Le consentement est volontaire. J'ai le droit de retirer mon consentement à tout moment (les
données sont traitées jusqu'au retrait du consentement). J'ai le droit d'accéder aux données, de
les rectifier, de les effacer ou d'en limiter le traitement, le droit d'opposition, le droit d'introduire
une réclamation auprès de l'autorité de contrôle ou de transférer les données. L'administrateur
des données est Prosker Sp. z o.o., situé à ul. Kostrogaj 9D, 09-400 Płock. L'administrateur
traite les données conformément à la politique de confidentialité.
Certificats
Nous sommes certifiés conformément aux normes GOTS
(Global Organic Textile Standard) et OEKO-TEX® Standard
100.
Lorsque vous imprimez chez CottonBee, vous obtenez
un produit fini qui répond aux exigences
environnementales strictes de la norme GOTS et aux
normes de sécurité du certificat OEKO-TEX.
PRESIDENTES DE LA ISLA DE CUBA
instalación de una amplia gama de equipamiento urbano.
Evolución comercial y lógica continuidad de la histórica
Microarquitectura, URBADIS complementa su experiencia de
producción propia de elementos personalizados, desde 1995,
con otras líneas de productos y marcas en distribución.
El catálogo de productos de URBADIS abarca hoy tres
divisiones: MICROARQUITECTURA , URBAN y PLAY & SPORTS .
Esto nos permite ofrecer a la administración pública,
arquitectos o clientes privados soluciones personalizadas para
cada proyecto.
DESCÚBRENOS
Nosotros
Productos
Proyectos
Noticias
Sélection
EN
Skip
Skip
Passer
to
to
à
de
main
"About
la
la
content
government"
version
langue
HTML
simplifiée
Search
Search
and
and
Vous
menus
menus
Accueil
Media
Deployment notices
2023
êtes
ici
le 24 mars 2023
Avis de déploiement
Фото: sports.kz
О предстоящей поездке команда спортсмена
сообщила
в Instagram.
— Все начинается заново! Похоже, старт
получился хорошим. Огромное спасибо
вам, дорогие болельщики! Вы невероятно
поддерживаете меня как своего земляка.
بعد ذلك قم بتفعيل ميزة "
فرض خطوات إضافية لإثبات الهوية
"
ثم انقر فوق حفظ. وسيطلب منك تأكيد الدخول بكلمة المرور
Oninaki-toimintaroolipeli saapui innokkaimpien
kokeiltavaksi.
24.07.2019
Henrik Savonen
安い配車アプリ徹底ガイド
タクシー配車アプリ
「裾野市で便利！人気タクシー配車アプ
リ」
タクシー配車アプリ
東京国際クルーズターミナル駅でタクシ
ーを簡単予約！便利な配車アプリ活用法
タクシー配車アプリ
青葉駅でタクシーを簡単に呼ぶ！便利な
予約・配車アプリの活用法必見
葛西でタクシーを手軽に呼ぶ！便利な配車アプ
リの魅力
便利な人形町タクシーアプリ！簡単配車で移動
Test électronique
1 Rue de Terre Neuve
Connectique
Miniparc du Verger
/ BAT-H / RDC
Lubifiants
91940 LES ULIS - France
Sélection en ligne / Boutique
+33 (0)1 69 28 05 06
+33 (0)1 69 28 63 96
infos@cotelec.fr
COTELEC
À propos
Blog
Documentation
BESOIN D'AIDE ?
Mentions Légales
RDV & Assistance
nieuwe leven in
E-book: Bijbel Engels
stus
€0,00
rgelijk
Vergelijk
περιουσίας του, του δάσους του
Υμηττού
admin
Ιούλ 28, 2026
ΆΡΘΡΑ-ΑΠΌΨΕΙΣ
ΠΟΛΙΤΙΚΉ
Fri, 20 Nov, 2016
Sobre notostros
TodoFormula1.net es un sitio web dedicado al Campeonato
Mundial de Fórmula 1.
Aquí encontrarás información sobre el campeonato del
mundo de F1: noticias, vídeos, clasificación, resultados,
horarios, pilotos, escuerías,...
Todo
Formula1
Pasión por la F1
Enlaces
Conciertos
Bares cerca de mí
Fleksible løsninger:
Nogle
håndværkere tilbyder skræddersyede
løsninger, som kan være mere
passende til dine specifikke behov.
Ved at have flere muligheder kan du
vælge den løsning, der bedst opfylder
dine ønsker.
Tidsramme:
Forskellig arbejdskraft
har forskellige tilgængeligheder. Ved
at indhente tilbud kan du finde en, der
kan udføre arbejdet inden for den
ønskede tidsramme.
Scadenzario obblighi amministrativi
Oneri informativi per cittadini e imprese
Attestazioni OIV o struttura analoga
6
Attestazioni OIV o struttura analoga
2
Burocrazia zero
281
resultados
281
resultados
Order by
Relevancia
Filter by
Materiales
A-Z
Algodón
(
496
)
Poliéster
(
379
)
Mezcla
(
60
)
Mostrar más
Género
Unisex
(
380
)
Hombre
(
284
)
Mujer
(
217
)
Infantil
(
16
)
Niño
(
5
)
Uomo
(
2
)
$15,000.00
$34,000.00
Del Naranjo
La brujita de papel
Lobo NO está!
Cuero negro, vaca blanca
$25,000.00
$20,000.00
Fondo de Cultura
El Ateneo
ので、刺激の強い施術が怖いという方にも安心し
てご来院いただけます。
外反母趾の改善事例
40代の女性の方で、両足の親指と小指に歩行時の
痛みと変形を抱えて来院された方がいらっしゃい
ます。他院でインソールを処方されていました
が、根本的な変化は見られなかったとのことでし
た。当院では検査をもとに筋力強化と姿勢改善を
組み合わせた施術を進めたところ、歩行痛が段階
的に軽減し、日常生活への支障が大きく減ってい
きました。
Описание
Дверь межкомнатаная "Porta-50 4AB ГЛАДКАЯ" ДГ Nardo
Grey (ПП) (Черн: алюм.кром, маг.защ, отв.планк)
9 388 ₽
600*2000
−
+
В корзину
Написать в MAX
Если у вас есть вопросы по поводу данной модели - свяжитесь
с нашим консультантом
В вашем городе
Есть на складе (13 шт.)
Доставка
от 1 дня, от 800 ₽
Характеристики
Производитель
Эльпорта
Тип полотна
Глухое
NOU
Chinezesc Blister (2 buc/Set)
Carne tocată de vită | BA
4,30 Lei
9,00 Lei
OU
§ §
Exercise brief
What is needed is the number of lines in the data that hold the word "løsninger", with nothing added.

Output for this exercise
2